● Task requirements
Across all the entries, how many lines hold "shop"? Answer with that number and nothing else.

··· The data

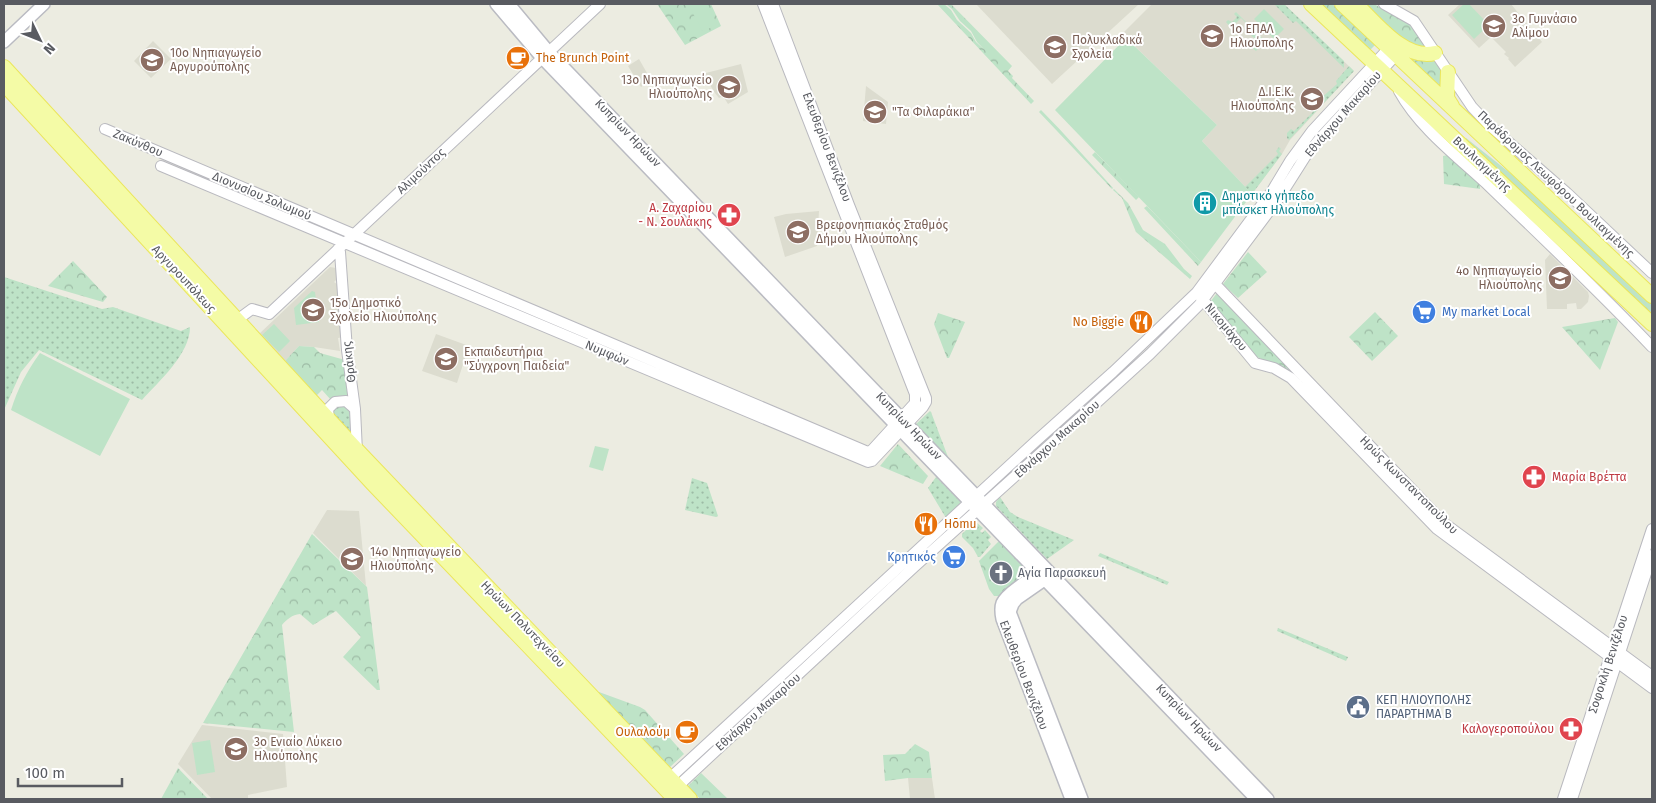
<svg xmlns="http://www.w3.org/2000/svg" width="1656" height="803" font-family="'Fira Sans',sans-serif">
  <style>
    .education { fill: #dcdccf }
    .grass { fill: url(#grass-dots) }
    .forest { fill: url(#forest-crowns) }
    .pitch { fill: #bee3c7 }
    .lines { fill: none; stroke-linecap: round; stroke-linejoin: round }
    .tertiary-casing { stroke: #b9b9bf; stroke-width: 12 }
    .secondary-casing { stroke: #babbc2; stroke-width: 14 }
    .primary-casing { stroke: #ebe65b; stroke-width: 16 }
    .tertiary { stroke: #fff; stroke-width: 10 }
    .secondary { stroke: #fff; stroke-width: 11 }
    .primary { stroke: #f4fba6; stroke-width: 14 }
    .labels { text-anchor: middle; dominant-baseline: central; stroke-width: 4; stroke-linejoin: round; paint-order: stroke }
    .education-label { font-size: 12px; fill: #785e54; stroke: #fff; text-anchor: start }
    .food-label { font-size: 12px; fill: #c56008; stroke: #fff; text-anchor: start }
    .street-label { font-size: 12px; fill: #595b61; stroke: #fff }
    .culture-label { font-size: 12px; fill: #0d838f; stroke: #fff; text-anchor: start }
    .health-label { font-size: 12px; fill: #be3a42; stroke: #fff; text-anchor: end }
    .shop-label { font-size: 12px; fill: #366cbe; stroke: #fff; text-anchor: start }
    .worship-label { font-size: 12px; fill: #5b616d; stroke: #fff; text-anchor: start }
    .service-label { font-size: 12px; fill: #4e5e75; stroke: #fff; text-anchor: start }
  </style>
  <defs>
    <pattern id="grass-dots" width="8" height="8" patternUnits="userSpaceOnUse" patternTransform="scale(1.25)"><rect width="8" height="8" fill="#bee3c7"/><path d="M2 2h.1M6 6h.1" fill="none" stroke="#9dbba5" stroke-width="1.8" stroke-linecap="round"/></pattern>
    <pattern id="forest-crowns" width="20" height="18" patternUnits="userSpaceOnUse" patternTransform="scale(1.25)"><rect width="20" height="18" fill="#bee3c7"/><path d="M2 6a3 3 0 1 1 6 0M12 15a3 3 0 1 1 6 0" fill="none" stroke="#9dbba5"/></pattern>
  </defs>
  <rect width="100%" height="100%" fill="#ecece1"/>
  <path class="education" d="M 976,4 L 1139,4 L 1052,84 Z
    M 1152,4 L 1284,4 L 1354,71 L 1290,140 L 1282,154 L 1252,194 L 1202,141 L 1217,125 L 1122,34 Z
    M 1460,4 L 1511,4 L 1542,42 L 1515,67 L 1508,59 L 1509,58 L 1504,54 L 1506,52 L 1491,37 L 1479,48 L 1448,15 Z
    M 153,41 L 171,59 L 151,78 L 134,61 Z
    M 639,59 L 651,80 L 641,87 L 628,66 Z
    M 741,64 L 748,92 L 728,104 L 723,96 L 719,98 L 715,93 L 708,82 L 709,81 L 702,74 Z
    M 866,86 L 888,102 L 886,124 L 863,121 Z
    M 819,211 L 817,246 L 785,257 L 774,217 L 786,214 Z
    M 1550,254 L 1588,292 L 1589,296 L 1588,302 L 1581,309 L 1577,309 L 1576,303 L 1567,304 L 1567,309 L 1547,309 L 1545,260 Z
    M 330,267 L 336,268 L 337,279 L 334,282 L 338,285 L 343,337 L 338,338 L 340,351 L 314,347 L 299,346 L 285,361 L 259,334 Z
    M 436,334 L 469,346 L 457,383 L 422,371 Z
    M 327,510 L 359,511 L 366,586 L 313,533 Z
    M 202,725 L 283,734 L 287,787 L 248,795 L 248,799 L 212,799 L 178,764 Z
    M 908,778 L 932,778 L 935,799 L 910,799 Z"/>
  <path class="grass" d="M 1274,4 L 1284,4 L 1344,61 L 1344,68 L 1296,21 L 1293,23 Z
    M 1236,12 L 1265,41 L 1256,51 L 1249,45 L 1255,39 L 1246,30 L 1249,26 L 1241,18 L 1231,28 L 1226,22 L 1228,20 L 1232,22 L 1237,17 L 1234,14 Z
    M 1349,66 L 1354,71 L 1289,140 L 1287,138 L 1287,133 L 1291,129 L 1294,131 L 1313,112 L 1311,107 L 1337,84 L 1336,81 Z
    M 1279,147 L 1281,149 L 1279,151 L 1282,154 L 1252,194 L 1245,187 L 1278,154 L 1276,151 Z
    M 4,277 L 102,309 L 113,307 L 181,331 L 190,327 C 190,354 159,381 142,400 L 39,350 L 21,372 L 4,410 Z
    M 339,406 L 345,406 L 350,410 L 351,433 L 350,434 L 332,415 L 333,411 Z
    M 930,411 L 931,412 L 948,457 L 916,424 Z
    M 936,477 L 960,501 L 961,505 L 946,518 L 928,488 Z
    M 692,478 L 707,483 L 718,516 L 716,517 L 685,510 Z
    M 1000,497 L 1010,512 L 1018,517 L 1074,540 L 1047,559 L 996,506 L 996,502 Z
    M 976,522 L 983,528 L 980,531 L 982,533 L 985,530 L 991,537 L 988,540 L 991,544 L 980,557 L 978,557 L 973,548 L 962,537 L 962,534 L 973,523 Z
    M 1100,553 L 1169,582 L 1167,585 L 1098,556 Z
    M 1278,628 L 1348,657 L 1346,661 L 1277,631 Z"/>
  <path class="forest" d="M 657,4 L 711,4 L 721,26 L 685,45 Z
    M 937,4 L 944,4 L 951,10 L 957,20 L 971,33 L 976,42 L 988,53 L 1034,101 L 1031,104 Z
    M 946,4 L 951,4 L 1012,66 L 1008,71 L 1013,76 L 1012,78 L 977,42 L 971,31 L 960,21 L 952,9 Z
    M 1320,4 L 1332,4 L 1376,44 L 1370,50 Z
    M 1361,4 L 1374,4 L 1409,24 L 1427,48 L 1413,49 Z
    M 1406,55 L 1434,61 L 1444,74 L 1443,90 Z
    M 1041,110 C 1066,135 1089,162 1113,188 L 1112,189 L 1039,112 Z
    M 1466,138 L 1524,184 L 1652,304 L 1652,313 L 1643,306 L 1465,139 Z
    M 1095,152 L 1139,197 L 1136,200 L 1092,155 Z
    M 1448,155 L 1480,184 L 1480,189 L 1444,184 L 1443,156 Z
    M 1114,189 L 1128,203 L 1143,230 L 1165,244 L 1184,269 L 1192,276 L 1190,279 L 1136,232 L 1122,198 L 1113,190 Z
    M 1147,206 L 1201,262 L 1198,266 L 1144,208 Z
    M 1248,252 L 1267,272 L 1238,298 L 1223,284 Z
    M 73,261 L 107,297 L 103,302 L 48,286 Z
    M 1217,293 L 1291,370 L 1288,371 L 1255,356 L 1210,302 Z
    M 1375,312 L 1398,336 L 1372,361 L 1349,337 Z
    M 938,313 L 965,322 L 949,358 L 947,358 L 934,324 Z
    M 1615,318 L 1618,322 L 1600,370 L 1562,327 Z
    M 299,346 L 314,347 L 320,353 L 345,360 L 349,396 L 336,397 L 331,400 L 322,390 L 316,396 L 284,362 Z
    M 898,444 L 928,476 L 923,484 L 880,466 Z
    M 312,534 L 367,587 L 380,690 L 377,690 L 343,657 L 361,637 L 336,611 L 313,625 L 300,614 C 292,615 287,619 282,625 L 294,732 L 203,723 Z
    M 999,541 L 1028,570 L 1001,596 L 994,596 L 989,589 L 979,561 Z
    M 599,692 L 640,707 L 645,710 L 684,754 L 669,768 L 597,693 Z
    M 915,744 L 929,752 L 932,778 L 908,778 L 885,781 L 883,755 L 905,754 Z
    M 178,768 L 208,799 L 161,799 Z
    M 701,773 L 728,799 L 700,799 L 688,786 Z"/>
  <path class="pitch" d="M 693,4 L 706,4 L 717,24 L 703,32 L 689,6 Z
    M 1464,4 L 1469,4 L 1489,25 L 1474,39 L 1452,15 Z
    M 1264,9 L 1284,29 L 1274,39 L 1254,19 Z
    M 1126,38 L 1217,125 L 1202,141 L 1252,194 L 1201,262 L 1055,110 Z
    M 312,291 L 315,292 L 319,322 L 296,325 L 294,308 Z
    M 274,324 L 290,341 L 279,352 L 262,335 Z
    M 40,353 L 130,399 L 100,456 L 11,410 C 18,388 27,371 40,353 Z
    M 595,446 L 609,449 L 603,471 L 589,467 Z
    M 210,740 L 215,772 L 197,775 L 192,743 Z"/>
  <g class="lines">
    <g class="tertiary-casing">
      <path id="tertiary" d="M 1384,4 L 1414,21 L 1472,107 L 1489,125 L 1567,193 L 1652,273
        M 1399,91 C 1420,129 1458,157 1490,187 C 1545,240 1600,292 1652,347
        M 105,129 L 868,452 L 872,450 L 915,403 L 915,394 L 763,4
        M 161,166 L 868,462 L 872,461 L 923,407 L 926,402 L 926,398 L 849,205 L 773,4
        M 338,249 L 340,252 L 347,350 L 355,409 L 357,452
        M 1215,284 L 1444,523 L 1652,676
        M 1199,295 L 1255,363 L 1274,368 L 1291,378 L 1437,529 L 1652,688
        M 237,320 L 252,309 L 269,314 L 600,4
        M 329,420 L 328,409 L 335,402 L 346,401 L 355,409
        M 670,778 L 1036,441 L 1113,372 L 1197,292 L 1272,191 L 1290,161 L 1312,131 L 1389,48
        M 678,786 L 914,567 L 1093,406 L 1150,354 L 1199,305 L 1279,198 L 1305,157 L 1321,137 L 1396,55
        M 1563,799 L 1652,529
        M 1572,799 L 1652,555"/>
    </g>
    <g class="secondary-casing">
      <path id="secondary" d="M 496,4 L 542,58 L 1256,799
        M 509,4 L 549,52 L 1268,799
        M 4,42 L 44,4
        M 1044,570 C 1033,577 1007,592 1002,603 C 1000,608 1001,614 1002,619 L 1071,799
        M 1050,576 L 1017,599 L 1013,604 L 1010,612 L 1082,799"/>
    </g>
    <g class="primary-casing">
      <path id="primary" d="M 1311,4 L 1652,324
        M 1342,4 L 1652,296
        M 1356,4 C 1376,23 1405,61 1435,53
        M 4,67 L 357,450 L 690,799
        M 1448,72 L 1447,98 L 1452,106
        M 4,84 L 373,484 L 675,799"/>
    </g>
    <use href="#tertiary" class="tertiary"/>
    <use href="#secondary" class="secondary"/>
    <use href="#primary" class="primary"/>
  </g>
  <defs>
    <g id="school-disc" transform="scale(1.25)"><circle r="9.5" fill="#8d6e63" stroke="#fff"/><path d="M0-5L7-2L0 1L-7-2ZM-4 1L0 2.5L4 1V4Q0 6-4 4Z" fill="#fff"/></g>
    <g id="cafe-disc" transform="scale(1.25)"><circle r="9.5" fill="#e8710a" stroke="#fff"/><path d="M-5.5-4.5H6V0H3Q3 3.5 0 3.5H-2.5Q-5.5 3.5-5.5 0ZM3-3.2v2h1.7v-2ZM-6 4.5H4V6H-6Z" fill="#fff"/></g>
    <g id="building-disc" transform="scale(1.25)"><circle r="9.5" fill="#0f9aa8" stroke="#fff"/><path d="M-4-6H4V6H1V3H-1V6H-4ZM-2.5-4.3h1.7v1.8h-1.7ZM.8-4.3h1.7v1.8H.8ZM-2.5-1h1.7V.8h-1.7ZM.8-1h1.7V.8H.8Z" fill="#fff"/></g>
    <g id="pharmacy-disc" transform="scale(1.25)"><circle r="9.5" fill="#e0444e" stroke="#fff"/><path d="M-2-6h4v4h4v4h-4v4h-4v-4h-4v-4h4Z" fill="#fff"/></g>
    <g id="supermarket-disc" transform="scale(1.25)"><circle r="9.5" fill="#3f7fe0" stroke="#fff"/><path d="M-6-5.5h2.5l.6 2H6L4.5 2H-2.5L-4.4-4H-6ZM-1.5 3.2a1.3 1.3 0 1 0 .1 0ZM3 3.2a1.3 1.3 0 1 0 .1 0Z" fill="#fff"/></g>
    <g id="restaurant-disc" transform="scale(1.25)"><circle r="9.5" fill="#e8710a" stroke="#fff"/><path d="M-5-6h1v4h1v-4h1v4h1v-4h1v5L-1.5 .5V6h-2V.5L-5-1ZM5-6V6H3V1.5H1.5Q1.5-4 5-6Z" fill="#fff"/></g>
    <g id="church-disc" transform="scale(1.25)"><circle r="9.5" fill="#6b7280" stroke="#fff"/><path d="M-1.2-6h2.4v3.5h3.3v2.4h-3.3V6h-2.4V-.1h-3.3v-2.4h3.3Z" fill="#fff"/></g>
    <g id="civic-disc" transform="scale(1.25)"><circle r="9.5" fill="#5c6f8a" stroke="#fff"/><path d="M-.6-6.5H3V-4.5H.6V-3L4-1V1h2V6H-6V1h2V-1L-.6-3ZM-1.2 2.5V6h2.4V2.5Z" fill="#fff"/></g>
  </defs>
  <g fill-rule="evenodd">
    <use href="#school-disc" x="1494" y="26"/>
    <use href="#school-disc" x="1212" y="36"/>
    <use href="#school-disc" x="1055" y="47"/>
    <use href="#cafe-disc" x="518" y="58"/>
    <use href="#school-disc" x="152" y="60"/>
    <use href="#school-disc" x="729" y="87"/>
    <use href="#school-disc" x="1312" y="99"/>
    <use href="#school-disc" x="875" y="112"/>
    <use href="#building-disc" x="1205" y="203"/>
    <use href="#pharmacy-disc" x="729" y="215"/>
    <use href="#school-disc" x="798" y="232"/>
    <use href="#school-disc" x="1560" y="278"/>
    <use href="#school-disc" x="313" y="310"/>
    <use href="#supermarket-disc" x="1424" y="312"/>
    <use href="#restaurant-disc" x="1141" y="322"/>
    <use href="#school-disc" x="446" y="359"/>
    <use href="#pharmacy-disc" x="1534" y="477"/>
    <use href="#restaurant-disc" x="926" y="524"/>
    <use href="#supermarket-disc" x="954" y="557"/>
    <use href="#school-disc" x="352" y="559"/>
    <use href="#church-disc" x="1001" y="573"/>
    <use href="#civic-disc" x="1358" y="707"/>
    <use href="#pharmacy-disc" x="1571" y="729"/>
    <use href="#cafe-disc" x="687" y="732"/>
    <use href="#school-disc" x="236" y="749"/>
  </g>
  <g class="labels">
    <g class="education-label">
      <text x="1512" y="19">3ο Γυμνάσιο<tspan x="1512" dy="14">Αλίμου</tspan></text>
      <text x="1230" y="29">1ο ΕΠΑΛ<tspan x="1230" dy="14">Ηλιούπολης</tspan></text>
      <text x="1072" y="40">Πολυκλαδικά<tspan x="1072" dy="14">Σχολεία</tspan></text>
      <text x="170" y="53">10ο Νηπιαγωγείο<tspan x="170" dy="14">Αργυρούπολης</tspan></text>
      <text x="712" y="80" text-anchor="end">13ο Νηπιαγωγείο<tspan x="712" dy="14">Ηλιούπολης</tspan></text>
      <text x="1294" y="92" text-anchor="end">Δ.Ι.Ε.Κ.<tspan x="1294" dy="14">Ηλιούπολης</tspan></text>
      <text x="892" y="112">"Τα Φιλαράκια"</text>
      <text x="816" y="225">Βρεφονηπιακός Σταθμός<tspan x="816" dy="14">Δήμου Ηλιούπολης</tspan></text>
      <text x="1542" y="271" text-anchor="end">4ο Νηπιαγωγείο<tspan x="1542" dy="14">Ηλιούπολης</tspan></text>
      <text x="330" y="303">15ο Δημοτικό<tspan x="330" dy="14">Σχολείο Ηλιούπολης</tspan></text>
      <text x="464" y="352">Εκπαιδευτήρια<tspan x="464" dy="14">"Σύγχρονη Παιδεία"</tspan></text>
      <text x="370" y="552">14ο Νηπιαγωγείο<tspan x="370" dy="14">Ηλιούπολης</tspan></text>
      <text x="254" y="742">3ο Ενιαίο Λύκειο<tspan x="254" dy="14">Ηλιούπολης</tspan></text>
    </g>
    <g class="food-label">
      <text x="536" y="58">The Brunch Point</text>
      <text x="1124" y="322" text-anchor="end">Νο Biggie</text>
      <text x="944" y="524">Hōmu</text>
      <text x="670" y="732" text-anchor="end">Ουλαλούμ</text>
    </g>
    <g class="street-label">
      <text transform="translate(1343 114) rotate(-49)">Εθνάρχου Μακαρίου</text>
      <text transform="translate(628 133) rotate(46)">Κυπρίων Ηρώων</text>
      <text transform="translate(138 143) rotate(23)">Ζακύνθου</text>
      <text transform="translate(827 147) rotate(69)">Ελευθερίου Βενιζέλου</text>
      <text transform="translate(1482 164) rotate(43)">Βουλιαγμένης</text>
      <text transform="translate(421 171) rotate(-43)">Αλιμούντος</text>
      <text transform="translate(1556 184) rotate(43)">Παράδρομος Λεωφόρου Βουλιαγμένης</text>
      <text transform="translate(262 196) rotate(23)">Διονυσίου Σολωμού</text>
      <text transform="translate(184 279) rotate(47)">Αργυρουπόλεως</text>
      <text transform="translate(1226 327) rotate(50)">Νικομάχου</text>
      <text transform="translate(607 353) rotate(23)">Νυμφών</text>
      <text transform="translate(349 362) rotate(-97)">Θράκης</text>
      <text transform="translate(909 426) rotate(46)">Κυπρίων Ηρώων</text>
      <text transform="translate(1057 439) rotate(-42)">Εθνάρχου Μακαρίου</text>
      <text transform="translate(1409 485) rotate(45)">Ηρώς Κωνσταντοπούλου</text>
      <text transform="translate(523 624) rotate(46)">Ηρώων Πολυτεχνείου</text>
      <text transform="translate(1608 664) rotate(-72)">Σοφοκλή Βενιζέλου</text>
      <text transform="translate(1024 675) rotate(69)">Ελευθερίου Βενιζέλου</text>
      <text transform="translate(758 712) rotate(-42)">Εθνάρχου Μακαρίου</text>
      <text transform="translate(1189 718) rotate(46)">Κυπρίων Ηρώων</text>
    </g>
    <g class="culture-label">
      <text x="1222" y="196">Δημοτικό γήπεδο<tspan x="1222" dy="14">μπάσκετ Ηλιούπολης</tspan></text>
    </g>
    <g class="health-label">
      <text x="712" y="208">Α. Ζαχαρίου<tspan x="712" dy="14">- Ν. Σουλάκης</tspan></text>
      <text x="1552" y="477" text-anchor="start">Μαρία Βρέττα</text>
      <text x="1554" y="729">Καλογεροπούλου</text>
    </g>
    <g class="shop-label">
      <text x="1442" y="312">My market Local</text>
      <text x="936" y="557" text-anchor="end">Κρητικός</text>
    </g>
    <g class="worship-label">
      <text x="1018" y="573">Αγία Παρασκευή</text>
    </g>
    <g class="service-label">
      <text x="1376" y="700">ΚΕΠ ΗΛΙΟΥΠΟΛΗΣ<tspan x="1376" dy="14">ΠΑΡΑΡΤΗΜΑ Β</tspan></text>
    </g>
  </g>
  <rect width="1656" height="803" fill="none" stroke="#595b61" stroke-width="10"/>
  <g transform="translate(40 40) rotate(133)" stroke="#ffffff" stroke-width="4" paint-order="stroke">
  <path d="M0-4L9 19L0 12L-9 19Z" fill="#595b61"/>
  <text y="-8" font-size="14" font-weight="bold" text-anchor="middle" fill="#595b61">N</text>
  </g>
  <path d="M18 778v8h104v-8" fill="none" stroke="#595b61" stroke-width="2.5"/>
  <text x="25" y="778" font-size="15" fill="#595b61" stroke="#ffffff" stroke-width="4" paint-order="stroke">100 m</text>
</svg>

······

● Output for this exercise
2